Some top reasons for this include old technologies, rigid company hierarchies, lack of professional development opportunities and failure to understand the specific strengths that millennial employees bring to the table. In order to better onboard, motivate and retain millennial employees, here are a few things that employers should consider:
1. Make the focus clear
Millennials are driven by sense of purpose and by goal attainment. Allowing them to see and understand the big picture will help them to feel more involved and thus more motivated by understanding how their contributions matter to the company’s bottom line. Explain the company’s overall goals and motivations, and have a corporate culture that supports and empowers the mission. By making the purpose clear, it becomes easy for millennials to align themselves with objectives and give extra effort on important tasks.
2. Increase leadership opportunities
Nothing says “you matter and we need you” quite like allowing someone to lead from the front. Testing leadership with things such as running meetings or setting agendas will create confidence and allow them to continue to grow into more senior leadership roles. Remember, 75% of the global workforce will be millennials by 2025; so, there’s no time like the present to help prepare them for leadership within your organization.
3. Flexibility is key
While most generations worked the 9–5 in the cubicle each week, modern technology has made it possible for employees to work from virtually anywhere at any time. You may consider allowing employees to work from home one day per week or making flexible hours that start anywhere between 7am-10am, for example. This added flexibility will appeal to their desire for autonomy and can be worth much more than traditional financial incentives. Let your employees prove to you that they can be responsible and trusted. The more flexibility you give, the more you will see them grow.
4. Technology matters
While previous generations didn’t mind slow computers, buggy technologies and outdated software, it will not fly with this generation. These “digital natives” have been raised with a device in their hands and they expect quick, efficient technology in the workplace. Recent studies have shown that when technology is slow, millennials will turn to their phones or other devices, costing the company time and productivity. Just as Gen X got frustrated with the fax machines, millennials will get frustrated with everything from software platforms to apps and that frustration will lead to frustration and disengagement. Remember, one of the biggest strengths that millennials bring to the table is their technological prowess; so, don’t restrict their ability to get busy by hampering them with slow and outdated technologies.
5. Provide mentors and coaches, not bosses
Millennials thrive on feedback, especially in real-time.

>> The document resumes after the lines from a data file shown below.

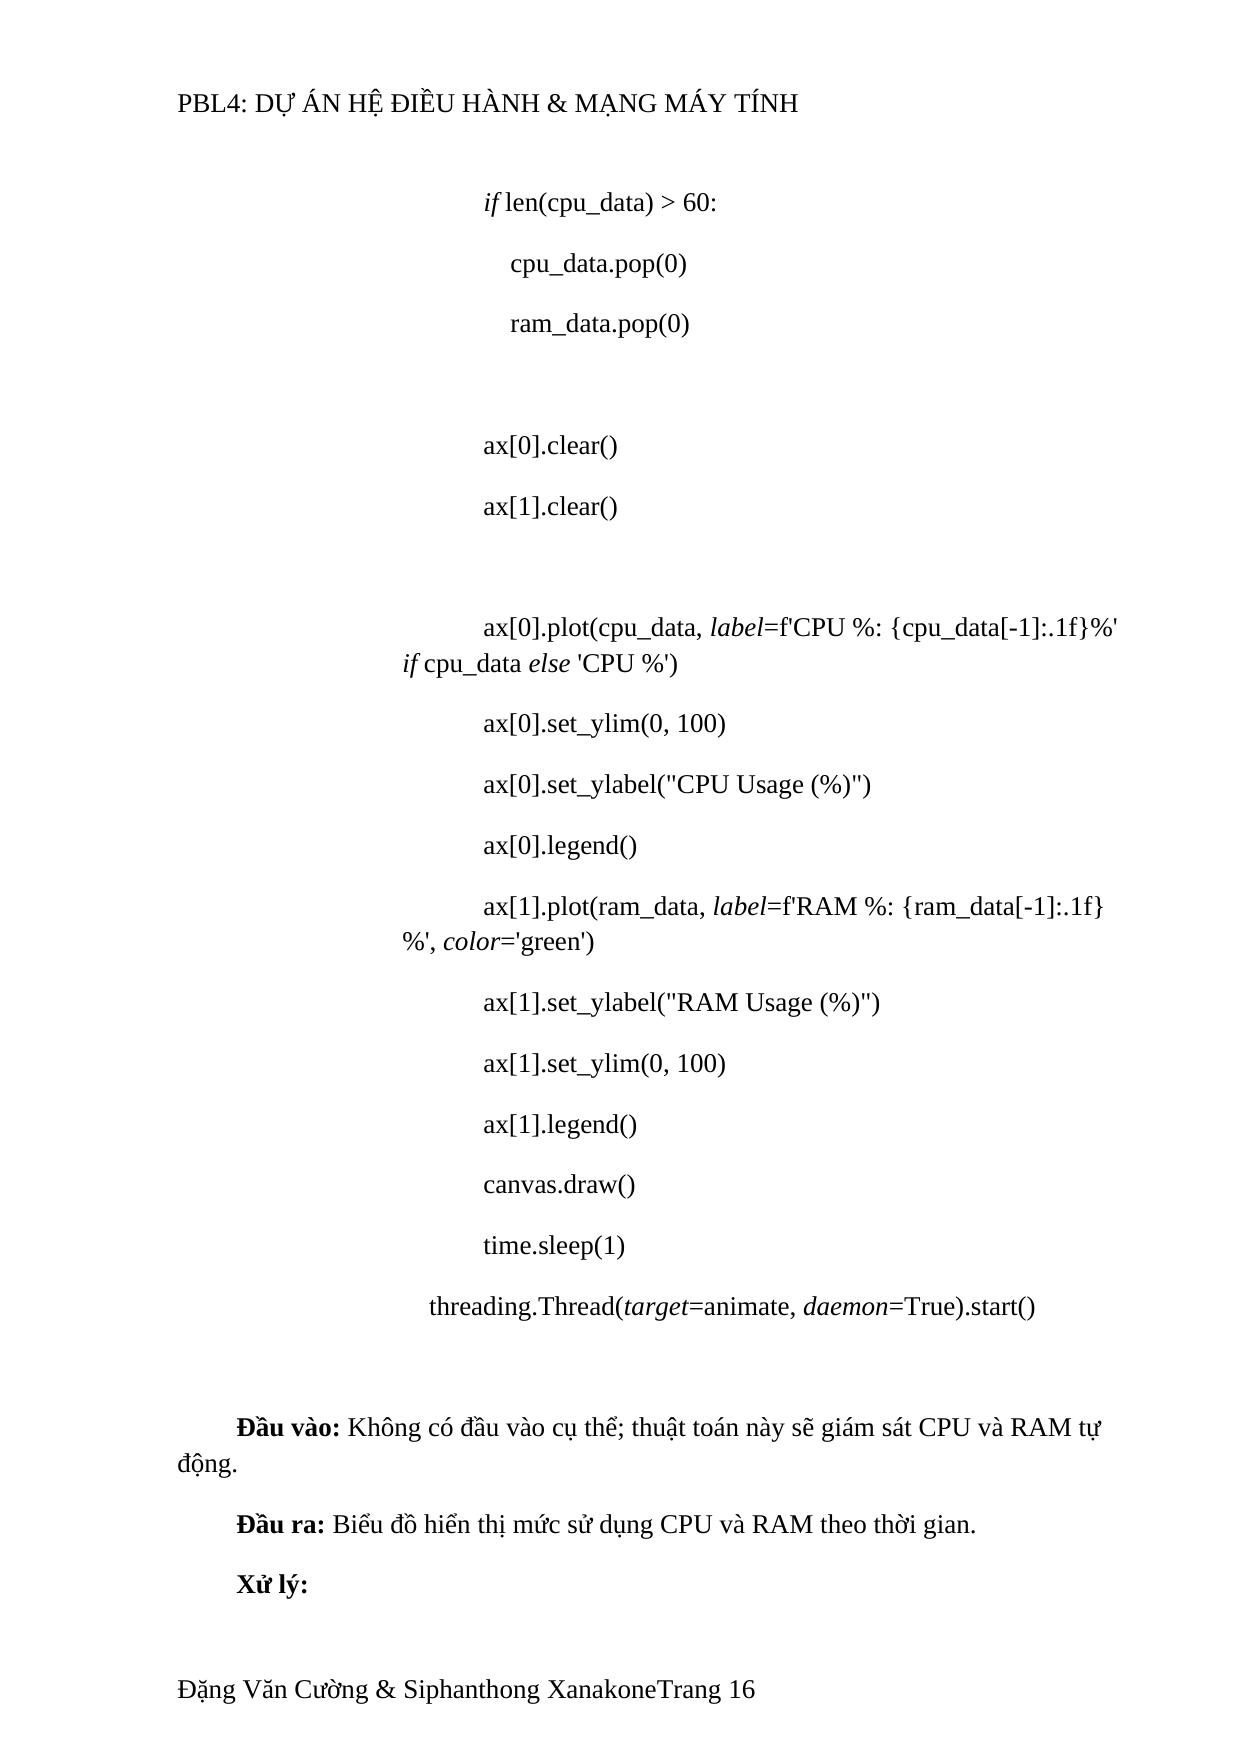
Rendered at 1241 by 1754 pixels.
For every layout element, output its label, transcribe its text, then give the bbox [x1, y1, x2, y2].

text cpu_data.pop(0) [402, 247, 1122, 278]
text time.sleep(1) [402, 1229, 1122, 1260]
text ram_data.pop(0) [402, 307, 1122, 339]
text Đầu vào: Không có đầu vào cụ thể; thuật toán này sẽ giám sát CPU và RAM tự động. [177, 1411, 1122, 1478]
text ax[1].legend() [402, 1108, 1122, 1139]
text ax[0].set_ylim(0, 100) [402, 708, 1122, 739]
text ax[1].set_ylabel("RAM Usage (%)") [402, 986, 1122, 1017]
text Đầu ra: Biểu đồ hiển thị mức sử dụng CPU và RAM theo thời gian. [177, 1508, 1122, 1539]
text canvas.draw() [402, 1168, 1122, 1199]
text ax[1].clear() [402, 490, 1122, 521]
text ax[0].clear() [402, 429, 1122, 460]
text ax[1].plot(ram_data, label=f'RAM %: {ram_data[-1]:.1f}%', color='green') [402, 890, 1122, 957]
text threading.Thread(target=animate, daemon=True).start() [402, 1290, 1122, 1321]
text Xử lý: [177, 1568, 1122, 1600]
text ax[1].set_ylim(0, 100) [402, 1047, 1122, 1078]
text ax[0].legend() [402, 829, 1122, 860]
text ax[0].set_ylabel("CPU Usage (%)") [402, 768, 1122, 799]
text if len(cpu_data) > 60: [402, 186, 1122, 217]
text ax[0].plot(cpu_data, label=f'CPU %: {cpu_data[-1]:.1f}%' if cpu_data else 'CPU %') [402, 611, 1122, 678]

According to Gallup: performance management requires a constant focus on feedback. 44% of those polled are more likely to be engaged when their manager holds regular meetings with them. Let them know how their contributions matter and then give them feedback and recognition when the goal is completed. This type of positive reinforcement will let them know that they play a valuable role in the company and that they have a clear purpose within the ranks. By partnering this generation with senior mentors, you can also help bridge the gap between generations, resulting in better company culture.
6. Create a strong company culture
Millennials are attracted to companies with strong culture and values that align with their ideals, lifestyle and sense of purpose. According to a recent report from Gallup, “Millennials want what previous generations wanted: a life well-lived, good jobs with 30-plus hours of work a week, regular paychecks from employers BUT they also want to be engaged (emotionally and behaviorally), they want high levels of well-being, a purposeful life, active community and social ties. They want to spend money not just on what they need, but also on what they want. Only 29% of employed millennials are engaged at work.”
- 16% of millennials are actively disengaged. These individuals don’t like their jobs and are actively ensuring others don’t either. Even if it’s not their intention, this will damage their company.
- 55% of millennials are not engaged. They are punching in and punching out but they are not fully present while they are at work. Energy and passion are out the window, the company suffers, their customers suffer, and ultimately the economy suffers. Indifference is a company-killer.
Clear, consistent, actionable feedback combined with recognition is key to creating good company culture. Let your employees know they matter, they are valued and they play a critical role in the success of your business. Invest in them and they will invest back in you, in a big way!